Babel-17

Babel-17, like it's wordplay of a title suggests, focuses heavily on the theme of language, and how it exists as such a vital and complicated facet of society, functioning both verbally and nonverbally to communicate the most complex and nuanced of signals and messages with very slight changes, even through body posture or slight tone of voice. As it is fitting of such a theme, the protagonist is a linguist and writer, and the novel begins and kicks off with her attempting to learn and decipher the language known as Babel-17, an intricate and complicated language that requires intense study to try and decode, and which seems to have some sort of real psychological or supernatural effect on the people who do come to understand it.

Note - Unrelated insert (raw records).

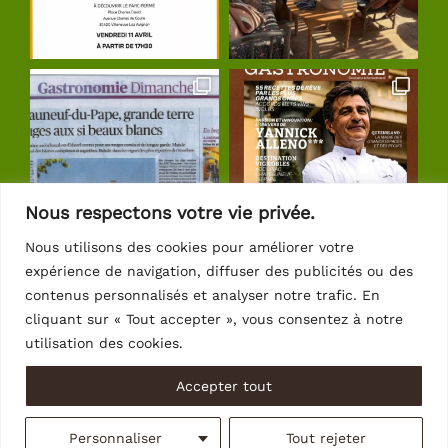
Nous respectons votre vie privée.
Nous utilisons des cookies pour améliorer votre
expérience de navigation, diffuser des publicités ou des
Suivre sur Instagram
contenus personnalisés et analyser notre trafic. En
cliquant sur « Tout accepter », vous consentez à notre
utilisation des cookies.
Accepter tout
© Copyright 2026 | Crédits
Intrasite
Personnaliser
Tout rejeter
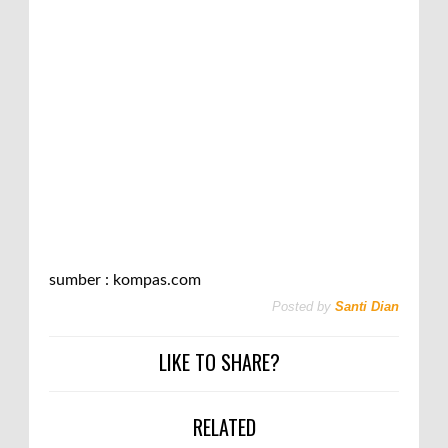
sumber : kompas.com
Posted by
Santi Dian
LIKE TO SHARE?
RELATED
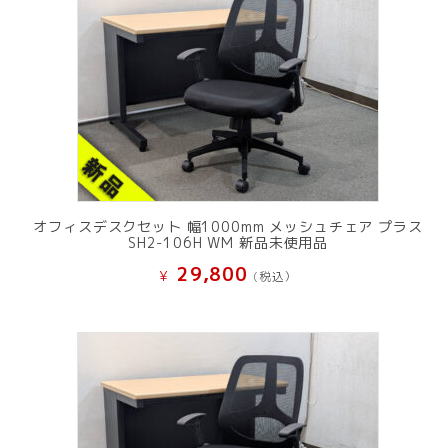
オフィスデスクセット 幅1000mm メッシュチェア プラス
SH2-106H WM 新品未使用品
29,800
¥
(税込）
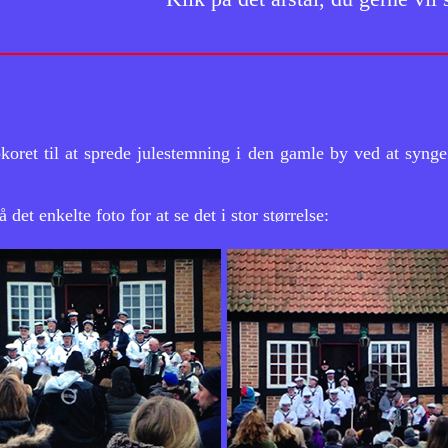
oret til at sprede julestemning i den gamle by ved at syng
det enkelte foto for at se det i stor størrelse:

It doesn't take long for the protagonist to decipher the language, and she soon finds herself with superhuman abilities of the mind, beginning with her being able to read the thoughts of others, and even manipulate time. As the novel progresses Its revealed that the language itself can come to almost control the mind of those who understand it, slowly taking control and making people do awful things they wouldn't normally commit, slowly controlling them, and separating them from the real world. I thought this was a really interesting concept, even though a solid allegory or message, if there is one, seemed to elude me. I kind of interpreted it as the idea of coming to go beyond human understanding, or to at least reach a new level of knowledge, and the sort of danger that could come with it, as well as the inevitable need for power that could come with it.